En apurada síntesis, éste es un desilusionado retrato de dos soledades en la gran ciudad. Una ciudad árida, apurada, que apenas los registra, para colmo en una zona céntrica donde la idea de comunidad barrial se diluye, y alguien puede un día desaparecer de la esquina donde trabaja desde hace años sin que noten demasiado su ausencia. Un segundo personaje femenino contribuye a la desazón, una chica agradable, que parece bien predispuesta a una cita amorosa, pero que rehúye hasta con enojo cualquier cosa relacionada con vejez, enfermedad, y acaso también con la debida piedad hacia viejos y enfermos. Hay gente así, pero el cine la muestra sólo en muy contadas ocasiones, quizá para no malquistarse con posibles espectadoras.
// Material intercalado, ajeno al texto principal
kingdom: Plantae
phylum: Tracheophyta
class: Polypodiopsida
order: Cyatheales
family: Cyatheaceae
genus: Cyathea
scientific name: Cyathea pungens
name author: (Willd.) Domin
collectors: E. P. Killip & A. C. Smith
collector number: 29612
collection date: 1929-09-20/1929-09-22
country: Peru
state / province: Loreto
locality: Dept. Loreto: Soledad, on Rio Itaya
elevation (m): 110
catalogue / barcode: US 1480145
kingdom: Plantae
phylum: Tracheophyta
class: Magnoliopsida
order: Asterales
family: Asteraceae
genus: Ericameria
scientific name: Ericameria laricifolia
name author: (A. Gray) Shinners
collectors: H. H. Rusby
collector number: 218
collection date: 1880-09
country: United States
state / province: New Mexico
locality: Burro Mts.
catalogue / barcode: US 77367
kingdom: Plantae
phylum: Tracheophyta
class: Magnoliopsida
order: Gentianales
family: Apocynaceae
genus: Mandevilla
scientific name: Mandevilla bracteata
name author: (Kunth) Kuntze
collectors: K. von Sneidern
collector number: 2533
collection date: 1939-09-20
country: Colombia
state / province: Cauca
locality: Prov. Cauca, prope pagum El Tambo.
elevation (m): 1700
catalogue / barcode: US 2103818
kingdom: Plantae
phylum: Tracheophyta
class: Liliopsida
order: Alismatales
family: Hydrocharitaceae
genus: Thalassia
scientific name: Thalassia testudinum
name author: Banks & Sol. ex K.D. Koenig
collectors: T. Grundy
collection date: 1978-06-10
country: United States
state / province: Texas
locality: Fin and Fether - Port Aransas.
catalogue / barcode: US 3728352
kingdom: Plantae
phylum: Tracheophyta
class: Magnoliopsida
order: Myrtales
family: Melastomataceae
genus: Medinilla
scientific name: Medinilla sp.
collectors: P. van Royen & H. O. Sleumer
Alguien dijo por ahí que este film se apoya en «una anécdota improbable». Sin embargo, al director se le ocurrió leyendo los clasificados de un diario en Lleida, Galicia, donde una anciana ofrecía pieza para estudiantes a cambio de buena conversación. Intrigado, preguntó y le dijeron que no era la única. Ignoramos, claro, qué éxito tendrán esos posibles contratos, como ignoramos cuánta gente sola hay entre nosotros, aunque la estemos viendo. Pero la anécdota no es improbable. Y la película es más realista de lo que uno quisiera (y no lo decimos sólo por una escena donde el joven, estudiante de medicina, asiste a una vivisección de conejitos, momento inesperadamente fuerte de la historia).
Sólidos, los trabajos de Adriana Aizemberg, avejentada, y Martín Piroyansky. Ambos ganaron ya sendos premios de actuación por esta película, ella en Huelva, él en Gramado, Rio Grande do Sul, donde el autor ganó también su tercer premio al mejor guión. El autor es Pablo José Meza, el mismo de «Buenos Aires 100 km», que ya era buena.